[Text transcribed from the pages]
^^^^^^^^^^^^^^^^

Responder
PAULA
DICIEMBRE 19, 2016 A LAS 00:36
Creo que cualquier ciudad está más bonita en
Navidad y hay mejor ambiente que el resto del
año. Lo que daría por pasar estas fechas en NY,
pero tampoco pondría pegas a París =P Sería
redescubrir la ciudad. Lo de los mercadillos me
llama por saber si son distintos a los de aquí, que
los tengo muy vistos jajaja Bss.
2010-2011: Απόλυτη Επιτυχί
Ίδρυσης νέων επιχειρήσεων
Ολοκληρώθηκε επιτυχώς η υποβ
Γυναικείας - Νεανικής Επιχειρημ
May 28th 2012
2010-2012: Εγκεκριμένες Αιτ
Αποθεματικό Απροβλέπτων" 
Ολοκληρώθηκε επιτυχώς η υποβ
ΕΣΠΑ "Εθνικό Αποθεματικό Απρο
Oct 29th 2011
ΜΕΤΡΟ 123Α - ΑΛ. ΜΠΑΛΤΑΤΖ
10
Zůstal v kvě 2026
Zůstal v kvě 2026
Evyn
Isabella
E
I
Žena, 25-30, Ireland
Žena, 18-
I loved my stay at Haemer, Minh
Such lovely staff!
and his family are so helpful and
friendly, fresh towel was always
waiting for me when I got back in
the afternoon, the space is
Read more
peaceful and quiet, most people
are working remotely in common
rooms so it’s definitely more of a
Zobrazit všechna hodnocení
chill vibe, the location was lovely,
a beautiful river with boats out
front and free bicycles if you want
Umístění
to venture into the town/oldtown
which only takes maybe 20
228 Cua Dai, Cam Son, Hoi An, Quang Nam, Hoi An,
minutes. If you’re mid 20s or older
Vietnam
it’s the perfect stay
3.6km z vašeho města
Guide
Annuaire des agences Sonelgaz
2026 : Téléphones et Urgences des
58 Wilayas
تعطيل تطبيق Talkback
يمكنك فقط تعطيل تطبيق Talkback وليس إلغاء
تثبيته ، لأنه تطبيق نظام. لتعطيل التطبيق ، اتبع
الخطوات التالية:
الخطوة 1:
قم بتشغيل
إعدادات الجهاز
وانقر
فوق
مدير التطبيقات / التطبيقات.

^^^^^^^^^^^^^^^^

WHAT YOU ARE ASKED TO DO –
Please copy out, unchanged, the part of the items that opens at their very start and closes with the line containing "redescubrir la ciudad.", including both ends.

EXERCISE RESPONSE –
Responder
PAULA
DICIEMBRE 19, 2016 A LAS 00:36
Creo que cualquier ciudad está más bonita en
Navidad y hay mejor ambiente que el resto del
año. Lo que daría por pasar estas fechas en NY,
pero tampoco pondría pegas a París =P Sería
redescubrir la ciudad. Lo de los mercadillos me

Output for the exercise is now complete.